Councillors wanted to fit a one-way system up the street, angle parking and a two-way cycle cruiseway, but traffic engineers found all three could not fit.

Read more: Bay of Plenty leaders lobby for urgent safety improvements on SH2


The only option to save the other two elements was to retain parallel parking - which meant losing one carpark.

Papamoa councillor Steve Morris, sensing the council would be on a hiding to nothing by seeking public feedback on the one-way proposal, argued for the scheme to be dropped.

He told yesterday's Transport Committee meeting that the idea of a more attractive one-way environment, more carparks and the cycle cruiseway had whetted the appetite of councillors.

But going out for consultation on a plan that kept parallel parking, with fewer rather than more parks, was not a good idea, he said.

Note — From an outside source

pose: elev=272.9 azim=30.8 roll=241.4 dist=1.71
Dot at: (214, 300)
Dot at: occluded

''I know what the answer is going to be.''

It would be good for cyclists but it would be harder to move around, The Mall residents would lose the freedom of turning both ways and it would increase traffic on Maunganui Rd.

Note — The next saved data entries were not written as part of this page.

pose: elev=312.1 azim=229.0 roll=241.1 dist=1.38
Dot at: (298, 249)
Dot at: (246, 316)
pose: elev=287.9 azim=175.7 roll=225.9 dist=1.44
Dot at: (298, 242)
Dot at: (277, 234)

The plan was that if the one-way system ending at the Adams Ave roundabout with Maunganui Rd gained public support, and worked in practice, the council would then consider making Marine Parade one way to Banks Ave.

Both Banks Ave and Salisbury Ave to the Victoria Rd intersection were ruled out for one-way systems because the cruiseway would have meant losing all 27 carparks.

Morris also argued that the big increase in traffic through the Mount Shopping Centre would annoy retailers and was not conducive to a positive retail environment.

Ex-Mount Mainstreet manager and city councillor Leanne Brown, who was not a member of the committee, spoke from the sidelines to say that retailers would like the extra traffic flow.

Council transportation manager Martin Parkes was asked about introducing parking time limits on Pilot Bay since the council was unable to increase the number of carparks.

He said it could introduce some timing in certain places if councillors had the appetite to do it. However, it would need to be part of a wider parking review in the area.

After hearing from the council experts, committee chairman Rick Curach said he was not 100 per cent satisfied that it would not work. The committee voted 4-3 to defer making a decision until next month.

He was joined by Councillor Bill Grainger who backed a site visit, saying: ''Of course it can be done''. The other supporters were Mayor Greg Brownless and Councillor Catherine Stewart.

Opposing were councillors Terry Molloy, Larry Baldock and Steve Morris.

Councillor Molloy, harking back to a discussion earlier in the meeting on another topic, said they had just been criticising road transport authorities for paralysis by analysis. ''We are jumping right back into the pool. We are doing exactly what we're being very critical of in others.''

Traffic flow impacts from The Mall to Adams Ave roundabout one-way system
-South-bound morning peak through Mount shopping centre: 54 per cent traffic increase.
-South-bound morning peak along Marine Parade: 30 to 40 per cent increase.
-South-bound afternoon peak through Mount shopping centre: 91 per cent increase.